## PROBLEM
Each line of the data below from the one holding "- [Main .. Update" to the one holding "- [Events](events#events)", inclusive, is to be reproduced exactly; no other line belongs in the answer.

## DATA SECTION
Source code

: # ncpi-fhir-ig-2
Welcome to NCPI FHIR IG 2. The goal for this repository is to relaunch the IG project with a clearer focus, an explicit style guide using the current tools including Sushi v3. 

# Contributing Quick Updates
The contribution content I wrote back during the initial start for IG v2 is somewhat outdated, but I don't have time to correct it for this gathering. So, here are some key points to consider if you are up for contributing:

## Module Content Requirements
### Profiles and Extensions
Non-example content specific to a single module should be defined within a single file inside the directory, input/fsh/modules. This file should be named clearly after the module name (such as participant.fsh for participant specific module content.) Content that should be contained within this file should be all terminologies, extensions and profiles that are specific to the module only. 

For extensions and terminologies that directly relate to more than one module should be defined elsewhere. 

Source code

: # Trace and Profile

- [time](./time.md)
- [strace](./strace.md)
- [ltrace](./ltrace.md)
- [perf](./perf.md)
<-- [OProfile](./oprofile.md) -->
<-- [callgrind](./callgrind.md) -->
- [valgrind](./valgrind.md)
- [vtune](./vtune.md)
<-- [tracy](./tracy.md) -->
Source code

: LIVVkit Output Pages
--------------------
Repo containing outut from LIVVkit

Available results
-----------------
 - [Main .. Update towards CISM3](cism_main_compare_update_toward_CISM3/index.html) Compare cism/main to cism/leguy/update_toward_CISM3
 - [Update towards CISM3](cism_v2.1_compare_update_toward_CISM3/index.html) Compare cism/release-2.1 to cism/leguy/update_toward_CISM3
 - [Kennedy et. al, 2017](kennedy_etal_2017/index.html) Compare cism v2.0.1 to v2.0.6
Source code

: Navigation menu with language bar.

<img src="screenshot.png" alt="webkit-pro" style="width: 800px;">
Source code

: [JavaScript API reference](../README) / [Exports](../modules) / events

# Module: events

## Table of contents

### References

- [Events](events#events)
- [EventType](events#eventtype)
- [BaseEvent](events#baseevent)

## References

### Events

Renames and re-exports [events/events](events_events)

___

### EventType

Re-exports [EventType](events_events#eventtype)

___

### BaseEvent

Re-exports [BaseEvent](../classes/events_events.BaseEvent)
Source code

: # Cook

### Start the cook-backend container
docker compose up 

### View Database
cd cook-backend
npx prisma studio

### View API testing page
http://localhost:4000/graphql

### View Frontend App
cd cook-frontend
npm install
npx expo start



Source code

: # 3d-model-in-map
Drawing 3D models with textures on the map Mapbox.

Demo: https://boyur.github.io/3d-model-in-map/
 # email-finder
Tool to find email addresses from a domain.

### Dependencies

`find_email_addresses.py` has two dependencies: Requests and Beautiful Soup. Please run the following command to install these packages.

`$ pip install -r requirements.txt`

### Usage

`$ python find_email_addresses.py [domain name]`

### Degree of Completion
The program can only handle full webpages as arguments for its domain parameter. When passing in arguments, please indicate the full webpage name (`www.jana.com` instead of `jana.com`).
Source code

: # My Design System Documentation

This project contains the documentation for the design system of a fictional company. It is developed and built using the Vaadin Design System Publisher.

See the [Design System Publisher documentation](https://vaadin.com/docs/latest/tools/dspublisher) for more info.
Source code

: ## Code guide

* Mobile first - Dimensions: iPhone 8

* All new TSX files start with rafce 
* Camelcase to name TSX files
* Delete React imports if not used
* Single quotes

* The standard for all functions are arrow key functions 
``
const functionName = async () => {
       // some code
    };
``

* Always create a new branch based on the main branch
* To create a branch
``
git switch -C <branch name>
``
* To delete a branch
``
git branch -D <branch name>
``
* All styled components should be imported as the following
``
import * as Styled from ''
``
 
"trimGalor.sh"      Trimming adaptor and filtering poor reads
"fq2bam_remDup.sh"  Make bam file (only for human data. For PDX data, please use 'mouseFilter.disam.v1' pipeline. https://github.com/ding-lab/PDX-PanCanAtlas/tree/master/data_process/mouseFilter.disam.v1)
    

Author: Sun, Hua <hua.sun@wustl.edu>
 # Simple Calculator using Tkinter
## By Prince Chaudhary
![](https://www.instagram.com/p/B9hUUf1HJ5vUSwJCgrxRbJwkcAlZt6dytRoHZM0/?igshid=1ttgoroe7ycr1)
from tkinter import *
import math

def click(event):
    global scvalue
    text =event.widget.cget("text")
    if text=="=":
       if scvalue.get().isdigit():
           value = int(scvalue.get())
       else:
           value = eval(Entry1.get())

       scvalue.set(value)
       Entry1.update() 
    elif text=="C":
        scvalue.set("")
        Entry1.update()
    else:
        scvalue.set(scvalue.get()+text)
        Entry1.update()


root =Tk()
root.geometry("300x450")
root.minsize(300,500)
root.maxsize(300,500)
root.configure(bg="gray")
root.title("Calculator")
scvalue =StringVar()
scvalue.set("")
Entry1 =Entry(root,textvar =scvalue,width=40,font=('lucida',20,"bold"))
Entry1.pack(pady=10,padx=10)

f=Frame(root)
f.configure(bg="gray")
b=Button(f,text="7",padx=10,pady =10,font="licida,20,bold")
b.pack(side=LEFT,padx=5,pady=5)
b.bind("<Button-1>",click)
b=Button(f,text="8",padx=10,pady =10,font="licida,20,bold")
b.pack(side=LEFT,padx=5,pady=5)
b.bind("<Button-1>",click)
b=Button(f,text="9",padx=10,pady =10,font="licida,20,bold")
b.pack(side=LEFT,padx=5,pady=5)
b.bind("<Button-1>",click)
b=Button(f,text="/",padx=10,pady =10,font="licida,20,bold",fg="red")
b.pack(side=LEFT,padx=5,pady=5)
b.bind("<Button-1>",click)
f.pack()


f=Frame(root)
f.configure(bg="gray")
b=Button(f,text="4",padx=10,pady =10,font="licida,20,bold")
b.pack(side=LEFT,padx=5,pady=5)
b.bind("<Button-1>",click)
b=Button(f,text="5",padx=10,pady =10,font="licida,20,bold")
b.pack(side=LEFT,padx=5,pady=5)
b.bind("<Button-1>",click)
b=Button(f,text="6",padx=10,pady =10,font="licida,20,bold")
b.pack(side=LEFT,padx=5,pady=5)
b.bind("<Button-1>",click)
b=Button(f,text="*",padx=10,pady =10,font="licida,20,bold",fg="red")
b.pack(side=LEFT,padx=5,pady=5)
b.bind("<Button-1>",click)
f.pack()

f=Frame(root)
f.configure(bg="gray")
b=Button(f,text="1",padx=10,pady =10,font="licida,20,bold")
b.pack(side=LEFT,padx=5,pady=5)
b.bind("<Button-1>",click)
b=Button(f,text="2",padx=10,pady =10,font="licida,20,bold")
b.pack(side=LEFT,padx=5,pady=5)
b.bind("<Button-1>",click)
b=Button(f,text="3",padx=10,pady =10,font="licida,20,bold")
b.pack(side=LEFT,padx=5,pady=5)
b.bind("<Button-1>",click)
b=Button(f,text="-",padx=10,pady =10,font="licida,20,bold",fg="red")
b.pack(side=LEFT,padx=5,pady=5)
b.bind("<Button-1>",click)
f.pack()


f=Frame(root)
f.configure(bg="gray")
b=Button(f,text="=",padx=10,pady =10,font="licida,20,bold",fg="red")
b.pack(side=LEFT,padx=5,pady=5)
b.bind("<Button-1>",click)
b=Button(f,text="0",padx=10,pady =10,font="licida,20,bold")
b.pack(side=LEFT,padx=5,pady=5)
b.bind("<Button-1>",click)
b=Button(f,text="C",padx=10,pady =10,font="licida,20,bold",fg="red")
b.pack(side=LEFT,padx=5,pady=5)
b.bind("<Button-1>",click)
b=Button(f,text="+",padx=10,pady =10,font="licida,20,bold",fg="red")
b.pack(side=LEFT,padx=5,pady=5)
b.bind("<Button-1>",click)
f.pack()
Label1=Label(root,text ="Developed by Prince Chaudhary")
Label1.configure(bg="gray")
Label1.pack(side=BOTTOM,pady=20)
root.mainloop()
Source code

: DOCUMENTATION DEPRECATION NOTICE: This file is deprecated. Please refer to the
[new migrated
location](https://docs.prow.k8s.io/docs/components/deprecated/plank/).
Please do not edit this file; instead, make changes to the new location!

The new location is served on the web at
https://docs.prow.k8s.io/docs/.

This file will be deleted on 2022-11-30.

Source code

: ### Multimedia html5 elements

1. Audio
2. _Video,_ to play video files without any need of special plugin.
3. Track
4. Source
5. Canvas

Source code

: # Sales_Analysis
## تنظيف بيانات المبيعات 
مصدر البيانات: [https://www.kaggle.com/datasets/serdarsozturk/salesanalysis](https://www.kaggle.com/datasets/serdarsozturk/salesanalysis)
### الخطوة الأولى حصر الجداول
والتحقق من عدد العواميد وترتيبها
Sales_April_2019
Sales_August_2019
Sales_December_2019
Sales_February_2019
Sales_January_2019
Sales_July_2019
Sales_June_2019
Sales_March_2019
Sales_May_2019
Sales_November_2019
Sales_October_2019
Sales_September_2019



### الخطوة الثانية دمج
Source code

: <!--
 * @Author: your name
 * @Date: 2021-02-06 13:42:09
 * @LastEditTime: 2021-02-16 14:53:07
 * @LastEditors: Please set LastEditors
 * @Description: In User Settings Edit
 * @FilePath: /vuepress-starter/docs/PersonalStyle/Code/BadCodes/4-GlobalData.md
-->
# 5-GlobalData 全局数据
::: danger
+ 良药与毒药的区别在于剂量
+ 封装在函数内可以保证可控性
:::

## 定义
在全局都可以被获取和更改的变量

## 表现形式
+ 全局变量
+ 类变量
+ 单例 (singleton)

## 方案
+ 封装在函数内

## ANSWER TO THE EXERCISE
 - [Main .. Update towards CISM3](cism_main_compare_update_toward_CISM3/index.html) Compare cism/main to cism/leguy/update_toward_CISM3
 - [Update towards CISM3](cism_v2.1_compare_update_toward_CISM3/index.html) Compare cism/release-2.1 to cism/leguy/update_toward_CISM3
 - [Kennedy et. al, 2017](kennedy_etal_2017/index.html) Compare cism v2.0.1 to v2.0.6
Source code

: Navigation menu with language bar.

<img src="screenshot.png" alt="webkit-pro" style="width: 800px;">
Source code

: [JavaScript API reference](../README) / [Exports](../modules) / events

# Module: events

## Table of contents

### References

- [Events](events#events)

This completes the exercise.